Verdi Salvato da due
comunisti
Lo Stato non può
pensare a tutto. La cultura, per esempio, si dovrebbe mantenere da sola. O
almeno aiutarsi. Ecco perché due ex dirigenti del
Pci, che guidano la
Fondazione operistica di Milano, vanno presi a modello
“Libiamo, libiamo ne’ lieti calici/ brindiamo con gioia che
la spesa pubblica infiora”. Lo so, l’opera verdiana parla della “bellezza” che
infiora, ma la scena offerta della nostra classe politica, specialmente nelle
sue manifestazioni più grottesche, dalle mutande verdi alle feste in peplum e
gladium, è simile al banchetto della Traviata: libagioni e spensieratezza
ma a spese del contribuente.
Uno dei Capitoli più controversi delle uscite statali
riguarda i contributi allo spettacolo. Tremonti una volta pronunciò una frase
infelice: “Con la cultura non si mangia”. Orbene, l'uomo, invece, non vive di
solo pane e inoltre manifestazioni e beni culturali gestiti decentemente
possono trasformarsi in cospicui proventi, sia per il pubblico che per i privati.
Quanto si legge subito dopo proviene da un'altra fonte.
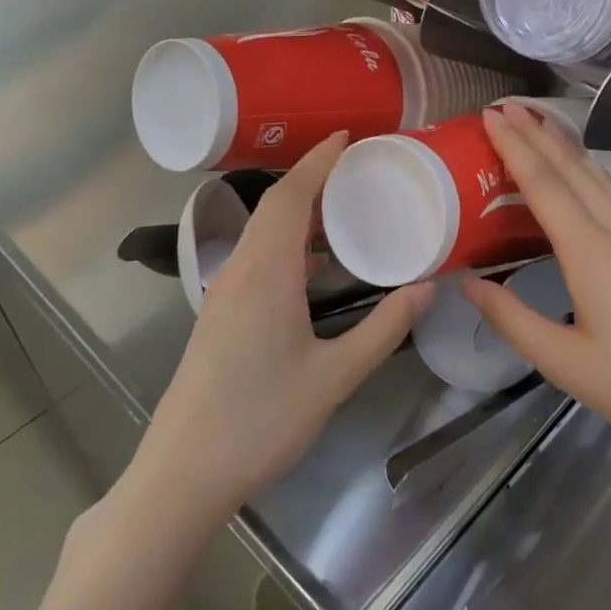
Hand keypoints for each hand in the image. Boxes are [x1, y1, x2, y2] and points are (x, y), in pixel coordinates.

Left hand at [137, 133, 431, 518]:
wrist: (183, 473)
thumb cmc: (261, 421)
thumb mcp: (334, 377)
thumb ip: (383, 328)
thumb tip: (427, 287)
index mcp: (266, 274)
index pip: (291, 197)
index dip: (318, 161)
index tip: (348, 136)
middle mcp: (239, 272)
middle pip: (274, 207)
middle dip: (313, 178)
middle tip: (358, 166)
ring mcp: (224, 294)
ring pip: (263, 233)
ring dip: (299, 211)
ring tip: (344, 207)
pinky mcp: (220, 315)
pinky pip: (257, 258)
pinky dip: (288, 244)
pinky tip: (316, 266)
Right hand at [464, 102, 610, 464]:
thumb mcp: (564, 363)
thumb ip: (512, 320)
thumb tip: (470, 284)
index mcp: (592, 255)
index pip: (547, 186)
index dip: (516, 147)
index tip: (491, 116)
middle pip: (574, 169)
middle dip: (537, 133)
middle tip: (504, 106)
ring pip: (599, 176)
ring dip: (565, 145)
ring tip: (537, 123)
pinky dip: (587, 169)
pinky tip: (581, 171)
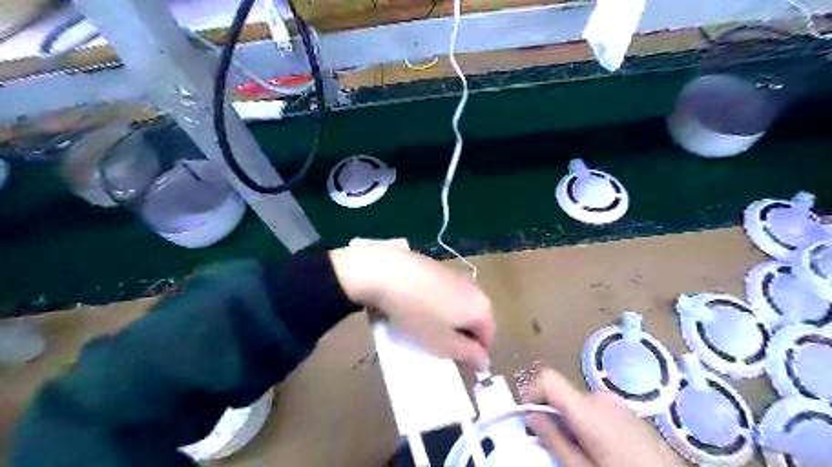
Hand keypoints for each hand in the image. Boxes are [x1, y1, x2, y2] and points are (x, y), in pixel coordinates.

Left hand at [329, 247, 491, 370]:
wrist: (388, 272)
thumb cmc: (418, 313)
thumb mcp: (443, 343)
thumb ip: (468, 354)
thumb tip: (486, 361)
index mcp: (481, 308)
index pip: (489, 338)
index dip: (476, 356)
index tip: (458, 366)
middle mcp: (475, 289)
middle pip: (476, 320)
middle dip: (463, 337)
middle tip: (442, 349)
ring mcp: (456, 276)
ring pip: (460, 306)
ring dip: (450, 321)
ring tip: (428, 329)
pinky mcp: (439, 268)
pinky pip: (446, 294)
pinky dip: (438, 305)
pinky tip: (418, 308)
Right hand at [525, 368, 681, 466]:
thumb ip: (554, 440)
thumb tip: (531, 416)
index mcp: (586, 409)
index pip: (548, 378)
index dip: (532, 391)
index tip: (529, 413)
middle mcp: (599, 397)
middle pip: (562, 394)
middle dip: (554, 415)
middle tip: (558, 445)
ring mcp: (616, 402)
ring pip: (578, 402)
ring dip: (572, 421)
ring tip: (584, 451)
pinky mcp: (627, 410)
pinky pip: (596, 408)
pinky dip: (589, 421)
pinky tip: (603, 448)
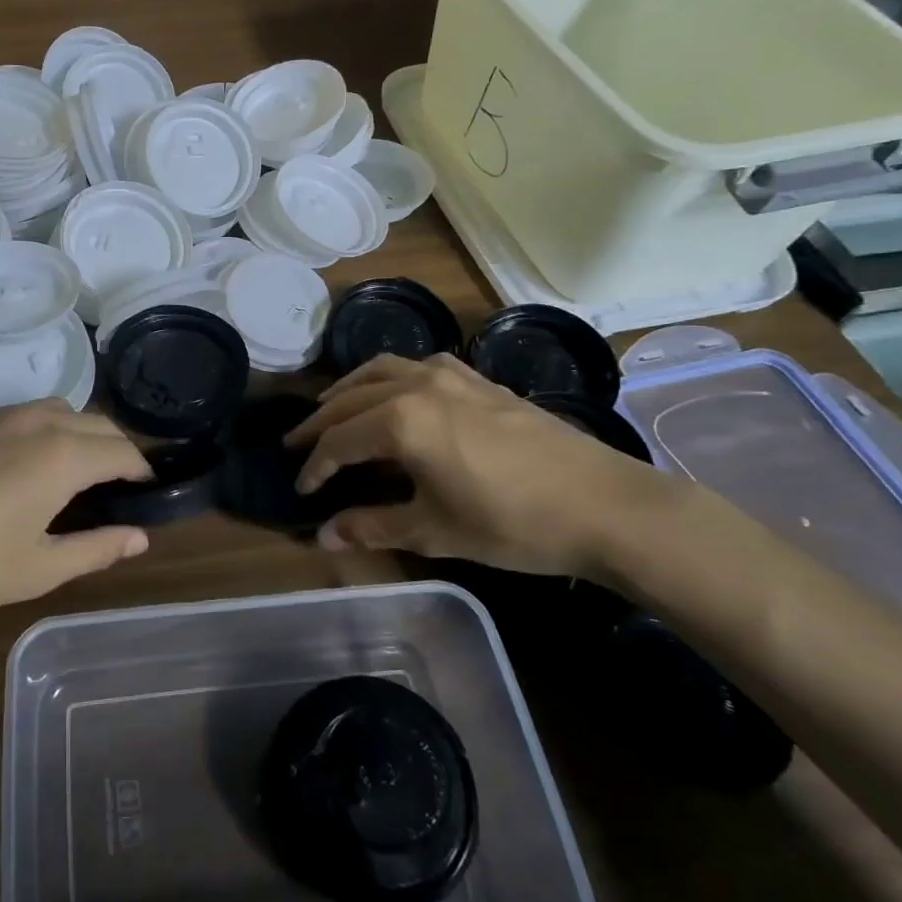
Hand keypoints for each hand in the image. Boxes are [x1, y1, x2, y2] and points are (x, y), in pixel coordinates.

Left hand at [0, 400, 153, 625]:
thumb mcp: (39, 568)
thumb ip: (97, 548)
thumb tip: (140, 537)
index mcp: (61, 455)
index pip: (122, 451)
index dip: (141, 471)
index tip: (146, 492)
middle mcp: (35, 421)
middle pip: (96, 423)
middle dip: (115, 449)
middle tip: (115, 486)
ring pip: (58, 410)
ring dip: (79, 432)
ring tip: (72, 472)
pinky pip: (20, 414)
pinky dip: (41, 430)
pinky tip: (20, 466)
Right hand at [284, 354, 686, 578]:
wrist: (604, 504)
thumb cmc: (511, 523)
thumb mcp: (434, 531)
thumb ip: (372, 526)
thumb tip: (323, 536)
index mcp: (400, 420)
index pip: (339, 441)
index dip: (315, 467)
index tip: (301, 489)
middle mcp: (417, 385)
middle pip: (351, 399)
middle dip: (320, 424)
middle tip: (296, 444)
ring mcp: (451, 376)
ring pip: (381, 370)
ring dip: (350, 390)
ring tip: (333, 409)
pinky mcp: (479, 378)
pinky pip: (417, 365)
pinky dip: (390, 376)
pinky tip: (396, 394)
Il dubbio è tuttavia se sia lo Stato a dover far mangiare la cultura, per
quattro ordini di motivi. Il primo è che, come intuì Karl Marx, la cultura
dominante è quella della classe dominante e perciò chi ha il potere è
costantemente portato a finanziare idee affini. Il secondo è che il sussidio è
invariabilmente inefficiente in quanto necessita della triangolazione
riscossione tributo, gestione dei fondi ed erogazione, mentre abbassare le
tasse è molto più diretto. Il terzo è che l’aiuto genera dipendenza. Lo stato
deplorevole in cui versano i bilanci di gran parte di teatri ed enti lirici
(ultimi esempi il San Carlo di Napoli e l’Opera di Roma) è dovuto anche alla
convinzione che tanto, alla fine, ripianerà tutto Pantalone e comunque mai chi
amministra. Infine, in molti casi si definisce col far pagare ai poveri i
divertimenti dei ricchi. Le classi media e alta che in generale affollano i
concerti sinfonici, l’opera lirica e persino i cinema (ripeto, in generale, e
quindi con diverse eccezioni), godono di prezzi agevolati grazie anche all’Iva
sugli alimentari pagata dalla vecchia pensionata al minimo.
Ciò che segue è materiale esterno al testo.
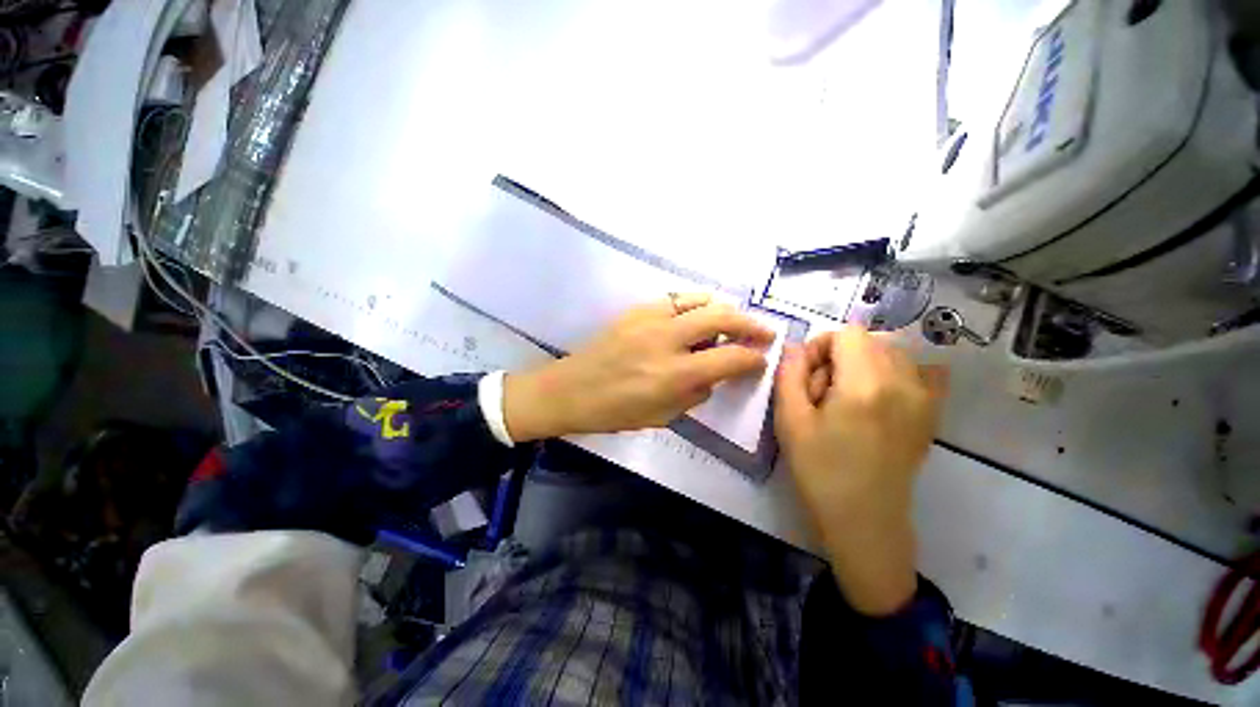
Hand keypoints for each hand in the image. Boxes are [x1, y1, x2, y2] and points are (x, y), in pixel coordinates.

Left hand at [504, 294, 775, 440]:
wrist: (570, 389)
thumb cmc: (614, 412)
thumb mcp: (662, 416)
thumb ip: (695, 394)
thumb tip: (714, 375)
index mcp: (674, 375)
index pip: (730, 359)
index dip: (753, 359)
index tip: (761, 359)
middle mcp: (666, 341)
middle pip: (721, 319)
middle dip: (750, 324)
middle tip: (764, 332)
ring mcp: (649, 319)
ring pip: (700, 301)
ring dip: (724, 309)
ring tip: (733, 320)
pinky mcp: (635, 310)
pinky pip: (674, 298)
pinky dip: (694, 303)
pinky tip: (698, 312)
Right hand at [775, 325, 946, 615]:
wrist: (864, 520)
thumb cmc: (820, 470)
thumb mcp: (790, 420)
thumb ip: (789, 374)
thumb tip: (795, 346)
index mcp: (866, 383)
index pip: (847, 333)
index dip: (820, 347)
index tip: (807, 376)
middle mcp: (904, 382)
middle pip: (870, 340)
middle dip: (840, 355)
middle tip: (823, 392)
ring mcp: (925, 398)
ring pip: (893, 353)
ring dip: (864, 363)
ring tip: (848, 398)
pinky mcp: (931, 413)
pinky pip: (923, 372)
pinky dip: (898, 372)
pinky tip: (881, 396)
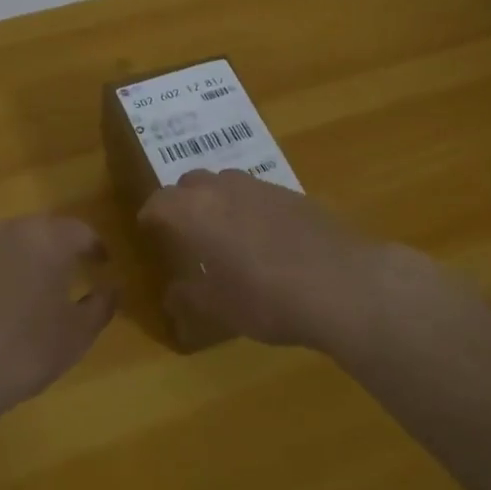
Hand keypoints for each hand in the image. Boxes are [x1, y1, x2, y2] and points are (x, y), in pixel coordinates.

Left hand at [0, 216, 116, 427]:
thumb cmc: (26, 349)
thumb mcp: (78, 334)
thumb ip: (102, 304)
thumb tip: (112, 286)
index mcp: (50, 239)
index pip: (81, 231)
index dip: (95, 247)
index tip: (102, 264)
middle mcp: (13, 230)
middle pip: (43, 230)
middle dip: (59, 247)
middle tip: (69, 272)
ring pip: (11, 241)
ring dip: (26, 256)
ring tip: (31, 286)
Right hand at [137, 169, 376, 348]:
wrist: (342, 284)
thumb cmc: (266, 299)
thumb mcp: (219, 308)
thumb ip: (190, 297)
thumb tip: (173, 293)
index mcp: (195, 212)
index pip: (160, 201)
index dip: (151, 214)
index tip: (149, 229)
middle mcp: (225, 189)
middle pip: (192, 182)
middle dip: (182, 200)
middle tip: (184, 229)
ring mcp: (263, 188)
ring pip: (227, 181)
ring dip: (217, 199)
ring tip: (223, 231)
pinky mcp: (295, 195)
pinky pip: (258, 193)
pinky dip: (249, 207)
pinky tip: (263, 237)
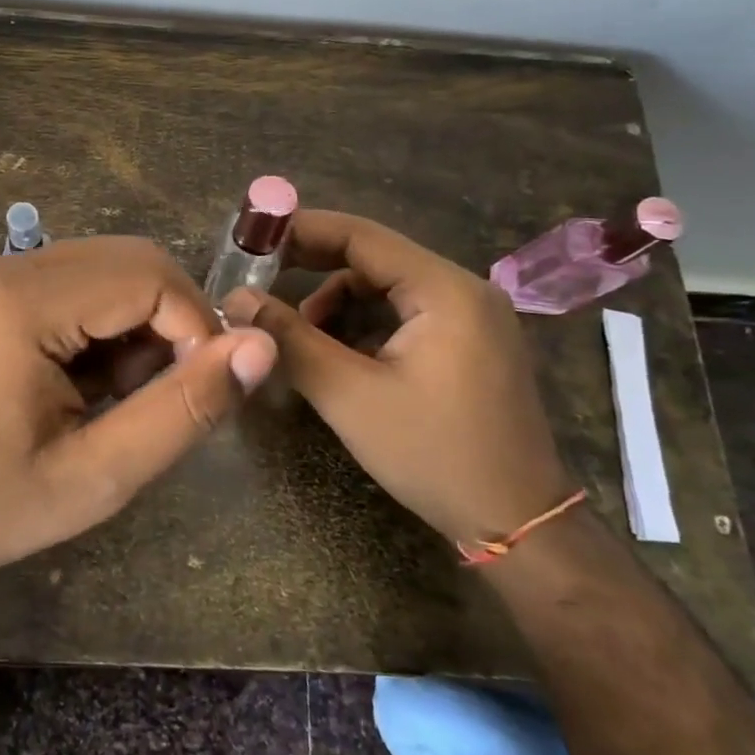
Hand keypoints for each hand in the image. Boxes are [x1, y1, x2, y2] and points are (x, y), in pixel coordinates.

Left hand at [0, 237, 277, 593]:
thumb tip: (260, 347)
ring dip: (138, 326)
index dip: (197, 329)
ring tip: (120, 399)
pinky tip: (88, 385)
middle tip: (164, 397)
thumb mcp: (97, 476)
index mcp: (23, 302)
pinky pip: (74, 286)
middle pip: (131, 262)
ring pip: (106, 271)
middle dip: (171, 323)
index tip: (202, 393)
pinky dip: (103, 326)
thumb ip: (183, 409)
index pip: (150, 276)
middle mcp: (6, 268)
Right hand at [223, 211, 573, 545]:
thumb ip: (290, 339)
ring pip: (389, 288)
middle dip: (314, 266)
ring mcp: (474, 317)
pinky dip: (366, 323)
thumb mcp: (349, 396)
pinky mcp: (472, 344)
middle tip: (260, 278)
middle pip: (376, 258)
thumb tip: (237, 299)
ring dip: (338, 301)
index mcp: (445, 290)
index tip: (253, 237)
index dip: (302, 230)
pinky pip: (407, 313)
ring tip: (299, 333)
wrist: (517, 523)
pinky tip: (339, 352)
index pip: (362, 236)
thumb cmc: (433, 455)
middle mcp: (465, 290)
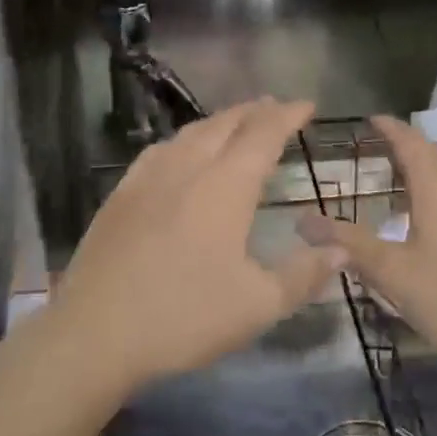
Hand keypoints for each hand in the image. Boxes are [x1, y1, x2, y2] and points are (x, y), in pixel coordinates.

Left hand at [47, 98, 347, 397]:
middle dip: (254, 111)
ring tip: (235, 122)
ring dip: (219, 122)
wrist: (96, 330)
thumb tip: (341, 248)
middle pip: (225, 125)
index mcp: (225, 186)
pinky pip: (159, 150)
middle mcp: (187, 167)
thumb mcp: (257, 305)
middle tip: (274, 106)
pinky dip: (183, 140)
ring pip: (190, 133)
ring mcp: (148, 177)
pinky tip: (180, 152)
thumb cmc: (184, 316)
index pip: (263, 135)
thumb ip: (302, 274)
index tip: (306, 104)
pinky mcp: (121, 194)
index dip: (286, 116)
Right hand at [298, 115, 436, 381]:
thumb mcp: (393, 274)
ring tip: (401, 178)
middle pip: (436, 152)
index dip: (390, 128)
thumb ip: (348, 244)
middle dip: (408, 143)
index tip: (370, 119)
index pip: (411, 143)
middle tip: (379, 147)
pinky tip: (431, 218)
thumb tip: (302, 220)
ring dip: (428, 165)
Ecco perché l’iniziativa della fondazione dell’orchestra
Giuseppe Verdi di Milano mi sembra degna di nota. La fondazione, controllata da
enti pubblici e privati, è guidata da due vecchi comunisti, Gianni Cervetti,
già “ministro della difesa” di Botteghe Oscure quando c’era ancora il Muro, e
Luigi Corbani, ex vice sindaco delle giunte rosse di Milano. L’orchestra riceve
ovviamente dei fondi pubblici, anzi, nel 2012 sono ammontati a quasi 5,4
milioni di euro. Peraltro, se si esaminano i 20 anni di attività
dell’istituzione, le sovvenzioni equivalgono a circa il 23 per cento dei
ricavi, una percentuale molto più bassa rispetto a enti simili. Gli introiti
provenienti all’attività concertistica e di formazione e gli spettatori sono in
crescita e in più la fondazione possiede il 100 per cento di una società
immobiliare a sua volta proprietaria dell’Auditorium dove si svolgono i
concerti e che, secondo una perizia giurata, varrebbe 27 milioni.
Purtroppo i Tempi sono quelli che sono: il bilancio
della fondazione continua a essere in perdita e il debito verso le banche
notevole, appesantendo il conto economico per più di 1 milione l’anno di
interessi. Cosa si sono inventati allora i due ex esponenti del glorioso
Partito comunista? La “privatizzazione” della società immobiliare. Il 49 per
cento delle azioni verrà posto in vendita a lotti minimi di 150 azioni per un
prezzo di 900 euro. Chi diventerà socio usufruirà di biglietti gratuiti per le
prossime stagioni musicali dal valore di 420 euro e di sconti per il concerto
speciale organizzato dall’orchestra. Certo, gli acquirenti in cuor loro sanno
di non fare una speculazione economica promettente. L’immobiliare non ha infatti
profitti visto che lo scopo sociale è il servizio delle attività della
Fondazione. Però l’amore per la musica e un qualche futuro ritorno economico
potrebbero convincere i cittadini a investire i 15 milioni che Corbani spera i
raccogliere. Ecco: un po’ di ingegno e il mercato possono aiutare gli enti
benefici e pubblici, e poi tutto è privatizzabile, e senza nemmeno dover
chiamare in causa la Cassa Depositi e prestiti.